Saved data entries

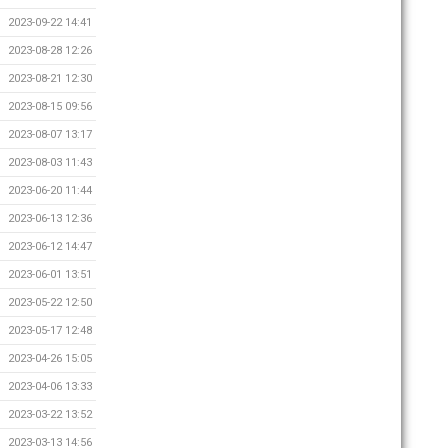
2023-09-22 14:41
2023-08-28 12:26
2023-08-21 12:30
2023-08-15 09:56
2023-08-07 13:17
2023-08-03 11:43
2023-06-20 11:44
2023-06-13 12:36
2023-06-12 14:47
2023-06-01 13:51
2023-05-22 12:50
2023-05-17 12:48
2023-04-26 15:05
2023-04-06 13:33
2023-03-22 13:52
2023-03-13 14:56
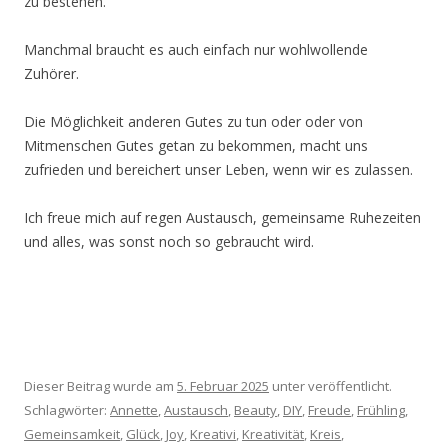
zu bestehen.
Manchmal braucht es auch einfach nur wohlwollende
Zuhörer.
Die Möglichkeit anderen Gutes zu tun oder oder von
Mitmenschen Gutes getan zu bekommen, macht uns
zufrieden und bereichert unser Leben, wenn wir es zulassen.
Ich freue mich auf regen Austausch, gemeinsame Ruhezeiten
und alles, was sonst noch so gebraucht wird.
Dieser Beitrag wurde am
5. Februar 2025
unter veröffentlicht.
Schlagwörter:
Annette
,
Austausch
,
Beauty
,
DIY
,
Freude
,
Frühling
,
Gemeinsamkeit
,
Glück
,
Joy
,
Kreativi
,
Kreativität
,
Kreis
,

* * *

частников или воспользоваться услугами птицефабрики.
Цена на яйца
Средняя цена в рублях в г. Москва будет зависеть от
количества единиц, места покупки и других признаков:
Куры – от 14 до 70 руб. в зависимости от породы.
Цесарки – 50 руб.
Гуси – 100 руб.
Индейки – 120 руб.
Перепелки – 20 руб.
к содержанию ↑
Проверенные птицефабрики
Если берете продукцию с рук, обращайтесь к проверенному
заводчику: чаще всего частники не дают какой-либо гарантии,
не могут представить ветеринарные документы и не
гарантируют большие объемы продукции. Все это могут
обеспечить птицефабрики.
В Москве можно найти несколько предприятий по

## Problem description
Starting with the line that contains "частников или воспользоваться" and going on through the line that contains "заводчику: чаще всего", rename "Гуси" to "Утки" and give those lines again with nothing else changed.

## Your response
частников или воспользоваться услугами птицефабрики.
Цена на яйца
Средняя цена в рублях в г. Москва будет зависеть от
количества единиц, места покупки и других признаков:
Куры – от 14 до 70 руб. в зависимости от породы.
Цесарки – 50 руб.
Утки – 100 руб.
Индейки – 120 руб.
Перепелки – 20 руб.
к содержанию ↑
Проверенные птицефабрики
Если берете продукцию с рук, обращайтесь к проверенному
заводчику: чаще всего частники не дают какой-либо гарантии,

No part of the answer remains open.